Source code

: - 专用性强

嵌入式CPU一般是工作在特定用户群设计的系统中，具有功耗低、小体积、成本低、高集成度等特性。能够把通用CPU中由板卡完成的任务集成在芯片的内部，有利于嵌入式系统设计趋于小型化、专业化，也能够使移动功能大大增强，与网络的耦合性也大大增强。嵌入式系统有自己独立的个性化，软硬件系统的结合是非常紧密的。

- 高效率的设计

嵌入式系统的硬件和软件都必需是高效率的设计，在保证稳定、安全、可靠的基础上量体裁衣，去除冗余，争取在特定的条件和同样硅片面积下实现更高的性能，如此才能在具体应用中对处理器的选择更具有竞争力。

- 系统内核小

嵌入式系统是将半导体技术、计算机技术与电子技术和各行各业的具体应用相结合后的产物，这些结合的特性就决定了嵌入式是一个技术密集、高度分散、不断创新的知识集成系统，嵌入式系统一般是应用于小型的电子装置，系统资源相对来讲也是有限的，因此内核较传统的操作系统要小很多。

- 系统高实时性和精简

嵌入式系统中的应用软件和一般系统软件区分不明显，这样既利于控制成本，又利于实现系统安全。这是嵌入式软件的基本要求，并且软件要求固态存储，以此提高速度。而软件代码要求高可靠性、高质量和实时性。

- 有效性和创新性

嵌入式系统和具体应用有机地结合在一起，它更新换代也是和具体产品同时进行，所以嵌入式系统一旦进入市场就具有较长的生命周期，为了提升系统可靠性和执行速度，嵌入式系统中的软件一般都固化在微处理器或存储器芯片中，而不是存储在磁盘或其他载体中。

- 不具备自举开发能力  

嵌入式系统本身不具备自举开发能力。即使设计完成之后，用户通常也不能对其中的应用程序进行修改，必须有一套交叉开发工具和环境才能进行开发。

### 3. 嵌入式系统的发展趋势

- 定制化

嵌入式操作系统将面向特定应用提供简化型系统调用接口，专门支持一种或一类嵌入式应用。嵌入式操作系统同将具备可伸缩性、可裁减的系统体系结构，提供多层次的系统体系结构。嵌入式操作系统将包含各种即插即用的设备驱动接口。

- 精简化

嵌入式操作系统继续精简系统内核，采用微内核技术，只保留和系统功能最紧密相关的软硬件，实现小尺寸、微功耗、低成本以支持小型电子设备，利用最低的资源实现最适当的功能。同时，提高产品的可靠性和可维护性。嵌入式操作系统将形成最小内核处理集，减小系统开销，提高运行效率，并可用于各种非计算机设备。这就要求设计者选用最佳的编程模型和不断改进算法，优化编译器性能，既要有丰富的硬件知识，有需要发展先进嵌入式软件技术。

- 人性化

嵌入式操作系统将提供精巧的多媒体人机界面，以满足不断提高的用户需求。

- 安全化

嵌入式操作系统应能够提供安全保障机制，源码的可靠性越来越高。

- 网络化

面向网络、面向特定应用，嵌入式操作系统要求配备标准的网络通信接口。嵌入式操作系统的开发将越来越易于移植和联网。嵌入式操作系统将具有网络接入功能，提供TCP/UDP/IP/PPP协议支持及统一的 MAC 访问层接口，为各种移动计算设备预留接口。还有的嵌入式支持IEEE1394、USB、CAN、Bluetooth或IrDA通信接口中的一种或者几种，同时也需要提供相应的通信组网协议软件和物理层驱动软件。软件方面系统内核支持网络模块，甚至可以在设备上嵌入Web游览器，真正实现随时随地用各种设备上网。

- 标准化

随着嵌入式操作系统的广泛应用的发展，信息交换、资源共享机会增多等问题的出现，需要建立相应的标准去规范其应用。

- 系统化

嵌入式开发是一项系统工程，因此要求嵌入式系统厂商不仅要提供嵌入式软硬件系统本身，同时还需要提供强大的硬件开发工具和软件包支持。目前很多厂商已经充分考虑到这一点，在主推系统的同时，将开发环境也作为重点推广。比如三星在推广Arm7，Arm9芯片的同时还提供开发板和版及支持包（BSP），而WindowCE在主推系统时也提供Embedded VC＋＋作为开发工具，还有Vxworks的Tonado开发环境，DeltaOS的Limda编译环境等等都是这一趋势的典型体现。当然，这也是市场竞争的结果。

• _EXERCISE DIRECTIONS_: Could you output exactly the lines from the one containing "- 系统高实时性和精简" to the end of the entries above, both included, and no others?

• _TASK RESULT_:
- 系统高实时性和精简

嵌入式系统中的应用软件和一般系统软件区分不明显，这样既利于控制成本，又利于实现系统安全。这是嵌入式软件的基本要求，并且软件要求固态存储，以此提高速度。而软件代码要求高可靠性、高质量和实时性。

- 有效性和创新性

嵌入式系统和具体应用有机地结合在一起，它更新换代也是和具体产品同时进行，所以嵌入式系统一旦进入市场就具有较长的生命周期，为了提升系统可靠性和执行速度，嵌入式系统中的软件一般都固化在微处理器或存储器芯片中，而不是存储在磁盘或其他载体中。

- 不具备自举开发能力  

嵌入式系统本身不具备自举开发能力。即使设计完成之后，用户通常也不能对其中的应用程序进行修改，必须有一套交叉开发工具和环境才能进行开发。

### 3. 嵌入式系统的发展趋势

- 定制化

嵌入式操作系统将面向特定应用提供简化型系统调用接口，专门支持一种或一类嵌入式应用。嵌入式操作系统同将具备可伸缩性、可裁减的系统体系结构，提供多层次的系统体系结构。嵌入式操作系统将包含各种即插即用的设备驱动接口。

- 精简化

嵌入式操作系统继续精简系统内核，采用微内核技术，只保留和系统功能最紧密相关的软硬件，实现小尺寸、微功耗、低成本以支持小型电子设备，利用最低的资源实现最适当的功能。同时，提高产品的可靠性和可维护性。嵌入式操作系统将形成最小内核处理集，减小系统开销，提高运行效率，并可用于各种非计算机设备。这就要求设计者选用最佳的编程模型和不断改进算法，优化编译器性能，既要有丰富的硬件知识，有需要发展先进嵌入式软件技术。

- 人性化

嵌入式操作系统将提供精巧的多媒体人机界面，以满足不断提高的用户需求。

- 安全化

嵌入式操作系统应能够提供安全保障机制，源码的可靠性越来越高。

- 网络化

面向网络、面向特定应用，嵌入式操作系统要求配备标准的网络通信接口。嵌入式操作系统的开发将越来越易于移植和联网。嵌入式操作系统将具有网络接入功能，提供TCP/UDP/IP/PPP协议支持及统一的 MAC 访问层接口，为各种移动计算设备预留接口。还有的嵌入式支持IEEE1394、USB、CAN、Bluetooth或IrDA通信接口中的一种或者几种，同时也需要提供相应的通信组网协议软件和物理层驱动软件。软件方面系统内核支持网络模块，甚至可以在设备上嵌入Web游览器，真正实现随时随地用各种设备上网。

- 标准化

随着嵌入式操作系统的广泛应用的发展，信息交换、资源共享机会增多等问题的出现，需要建立相应的标准去规范其应用。

- 系统化

嵌入式开发是一项系统工程，因此要求嵌入式系统厂商不仅要提供嵌入式软硬件系统本身，同时还需要提供强大的硬件开发工具和软件包支持。目前很多厂商已经充分考虑到这一点，在主推系统的同时，将开发环境也作为重点推广。比如三星在推广Arm7，Arm9芯片的同时还提供开发板和版及支持包（BSP），而WindowCE在主推系统时也提供Embedded VC＋＋作为开发工具，还有Vxworks的Tonado开发环境，DeltaOS的Limda编译环境等等都是这一趋势的典型体现。当然，这也是市场竞争的结果。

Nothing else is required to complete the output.